The essentials in brief:

  • Definition and meaning: Value added tax (VAT) is an excise tax levied on the increase in value of goods and services. Companies pay them, but the end user bears the burden.
  • Obligation to pay VAT: Anyone who, as a company, converts more than CHF 100,000 annually in Switzerland is obliged to pay VAT and must register with the Federal Tax Office.
  • Value added tax rates: There are three tax rates – a standard rate of 8.1% for most goods and services, a reduced rate of 2.6% for essential goods and a special rate of 3.8% for accommodation services.
  • Input tax deduction: Companies can claim the VAT paid in the course of their business as input tax. This avoids double taxation and enables a fair tax burden distribution.

1. What is VAT?

Value added tax is an excise tax applied to the increase in value of goods and services. What’s special about this? Companies pay the tax, but in the end, the end user bears the tax burden.

  • VAT in Switzerland is one of the main sources of government revenue and is levied at all stages of the value chain – from the extraction of raw materials to retail sales.
  • When companies pay VAT on purchases and materials in the course of their business, they can deduct them from their own tax liability. This is called input tax deduction. This avoids double taxation and distributes the tax burden transparently and fairly throughout the value chain.

2. Who has to pay VAT?

In Switzerland, all companies must pay value added tax (VAT) that generate income independently and sustainably and have an annual turnover of over CHF 100,000. Foreign companies in Switzerland must also comply with this regulation.

Important: Smaller companies with less than CHF 100,000 turnover can register voluntarily for VAT. This offers financial benefits such as input tax deduction. With this deduction, they can deduct the VAT paid on business expenses from their tax liability. This can relieve small companies financially, especially in the initial phase or if they have high investments.

3. What is the VAT?

Switzerland has three different VAT rates:

  • Standard rate: The standard rate is currently 8.1% and is applied to most goods and services.
  • Reduced rate: A reduced rate of 2.6% applies to essential goods such as food, medicine and books.
  • Special rate for accommodation: A special rate of 3.8% applies to accommodation services.

4. How does the registration process work?

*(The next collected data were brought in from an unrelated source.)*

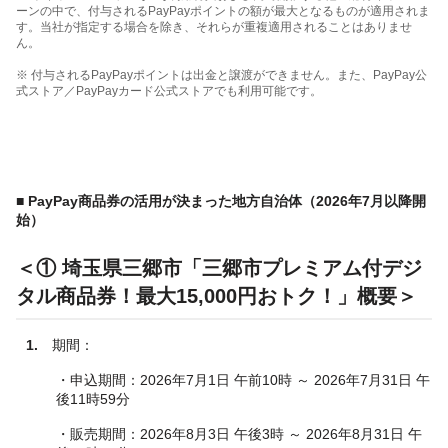
ーンの中で、付与されるPayPayポイントの額が最大となるものが適用されま
す。当社が指定する場合を除き、それらが重複適用されることはありませ
ん。
※ 付与されるPayPayポイントは出金と譲渡ができません。また、PayPay公
式ストア／PayPayカード公式ストアでも利用可能です。
■
PayPay商品券の活用が決まった地方自治体（2026年7月以降開
始）
＜① 埼玉県三郷市「三郷市プレミアム付デジ
タル商品券！最大15,000円おトク！」概要＞
1.
期間：
・申込期間：2026年7月1日 午前10時 ～ 2026年7月31日 午
後11時59分
・販売期間：2026年8月3日 午後3時 ～ 2026年8月31日 午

  • Anyone who, as a company, exceeds the turnover threshold of CHF 100,000 in Switzerland must register with the Federal Tax Office (FTA). Then the FTA checks the company’s information and issues an official VAT number. This VAT number must then be visible on all business invoices and in all corresponding documentation.
  • After registration, the companies are obliged to carry out their VAT settlement on a regular basis. In Switzerland, billing usually takes place on a quarterly basis. You would therefore have to submit a detailed list of your taxable sales and the input taxes paid or deducted from them to the FTA four times a year. This is done electronically via the FTA portal.
  • The correct recording and settlement of VAT is extremely important. Errors or omissions in the VAT settlement can lead to financial penalties and endanger tax compliance. Companies should therefore ensure that their accounting systems are correctly configured and that all relevant transactions are properly recorded and documented.

5. How does the input tax deduction work?

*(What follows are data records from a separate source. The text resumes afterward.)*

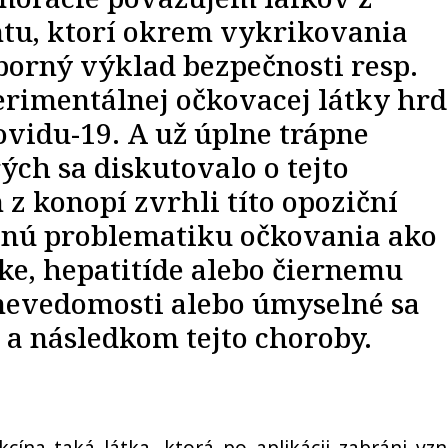
tu, ktorí okrem vykrikovania
borný výklad bezpečnosti resp.
rimentálnej očkovacej látky hr
ovidu-19. A už úplne trápne
rých sa diskutovalo o tejto
z konopí zvrhli títo opoziční
cnú problematiku očkovania ako
čke, hepatitíde alebo čiernemu
nevedomosti alebo úmyselné sa
a následkom tejto choroby.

  • The input tax deduction allows companies a significant financial relief. The principle is simple: Anyone who, as a company, pays VAT in the course of their business on purchases and services can claim this as input tax.
  • This input tax is offset against the VAT that the company charges its customers. The difference between these amounts is the tax liability that companies pay to the Federal Tax Office. If the input tax is higher than the VAT owed, this results in a tax credit. This will then be refunded by the tax office or offset against future tax liabilities.

6. What special features and exceptions are there?

There are exceptions and special regulations in the Swiss VAT Act to relieve certain sectors of the economy or to promote social and cultural activities. For example, some goods and services are exempt from VAT. These include medical treatments that directly benefit health, educational services such as school and higher education, and cultural activities that promote art and culture.

Closing remarks

VAT is an important part of the Swiss tax system. Companies must strictly observe the VAT regulations in order to avoid legal difficulties and fully exploit the advantages of the system. Find out about the current regulations and make sure that your bills are made correctly and on time. In the event of uncertainties and doubts, advice from a tax consultant or accountant can be useful.